Every outlet named here really ran these words. Counting that echo is the point: apparent consensus is not independent confirmation. "47 outlets report X" often means: one source, 47 times. Counter-measurement counts what passes as independent but is copied.
News via the GDELT DOC 2.0 API (GDELT — open / frei nutzbar). Eight broad beats (politics, economy, technology, health, science, business, sports, weather), English-language. The cited "independent" sources are the domains that ran the sentence verbatim — listed by name on the work page.
Daily. The machine selects on its own: the phrase with the widest spread across distinct source domains is the "headline of the day". Canonical artefact: versioned JSON in src/data/consensus/ — git is the archive.
Pool articles (dedupe by URL) → count verbatim 6-gram title phrases across distinct domains → the most replicated is the headline. Echo index = share of titles belonging to a ≥3-domain echo. Symbolic provenance: the earliest timestamp marks the source candidate and the cascade.

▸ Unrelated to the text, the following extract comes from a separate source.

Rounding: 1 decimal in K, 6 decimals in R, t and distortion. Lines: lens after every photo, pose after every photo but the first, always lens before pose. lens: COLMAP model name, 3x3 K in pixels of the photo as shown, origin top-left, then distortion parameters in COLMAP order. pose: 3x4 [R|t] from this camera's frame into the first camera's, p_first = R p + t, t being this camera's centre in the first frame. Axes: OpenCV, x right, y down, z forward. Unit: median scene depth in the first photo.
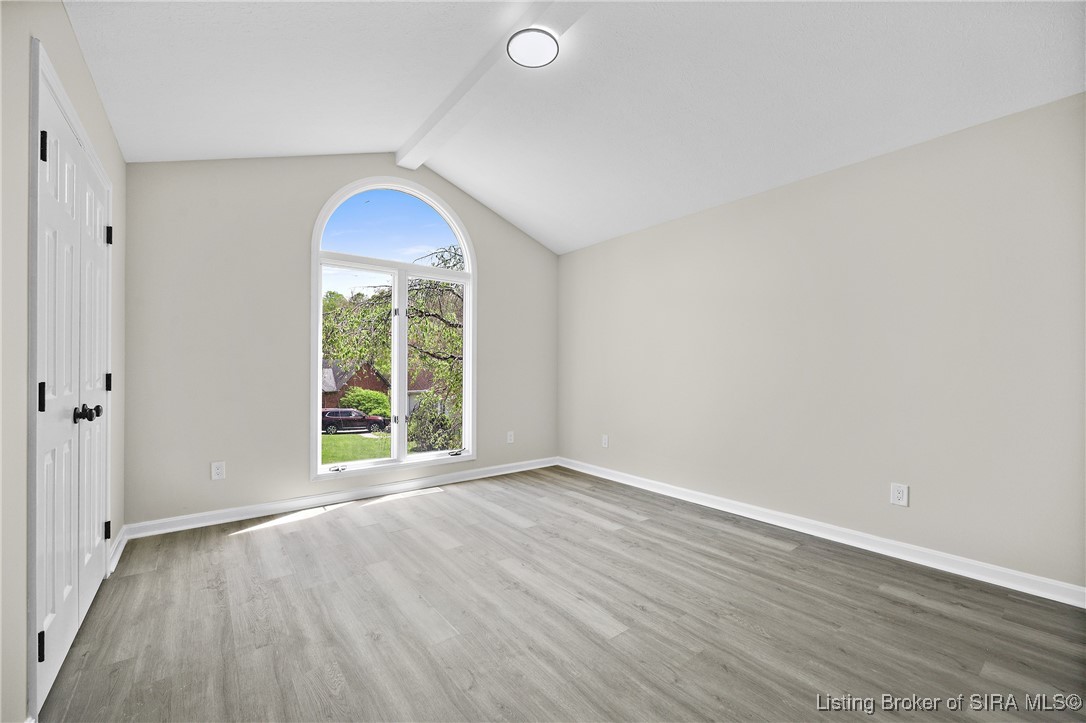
lens RADIAL K [[438.6, 0, 541.8], [0, 438.6, 366.8], [0, 0, 1]] dist [-0.000329, -0.000762]
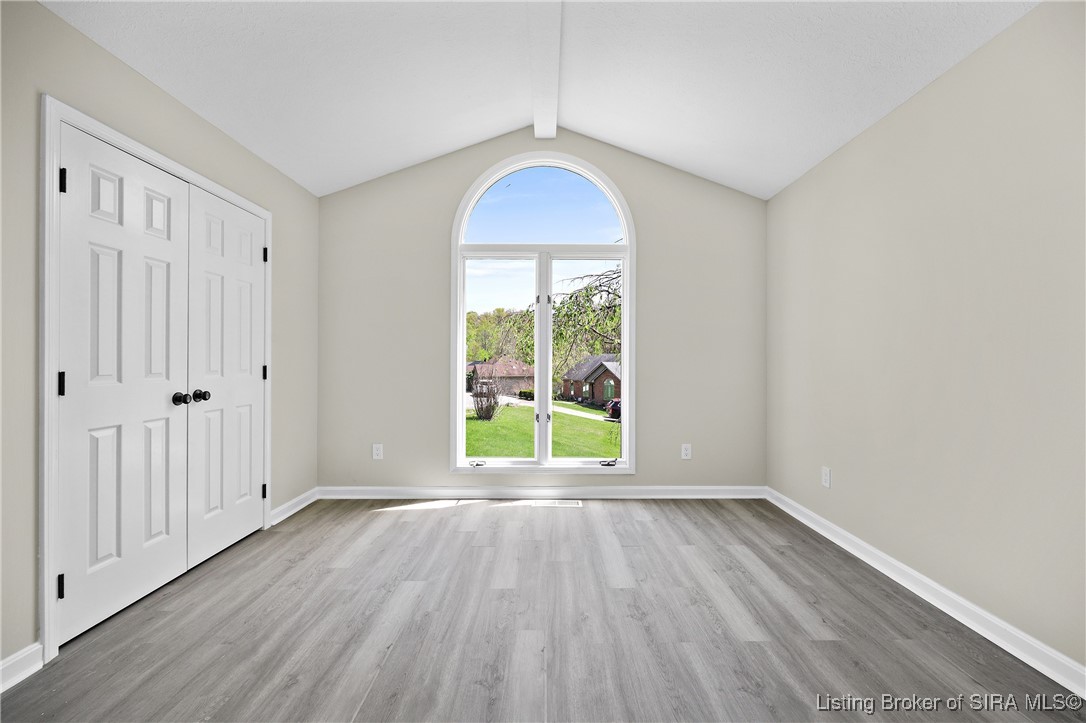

The lab experiments with data AND AI. Implemented: v1 verbatim baseline; v2 TF-IDF/cosine catches paraphrased coordination (reworded wire copy that verbatim misses); v3 a symbolic, rule-based classifier separates chain syndication from scattered placement from the graph structure (TLD homogeneity, time window) — auditable, no black-box model. Optional/future: deep embeddings and an LLM classifier verified against the graph (prompt disclosed). Condition throughout: every AI step transparent, output verified or marked as an estimate.
Eight lightweight HTTP fetches per day, no API key, no LLM in v1. The site itself is static.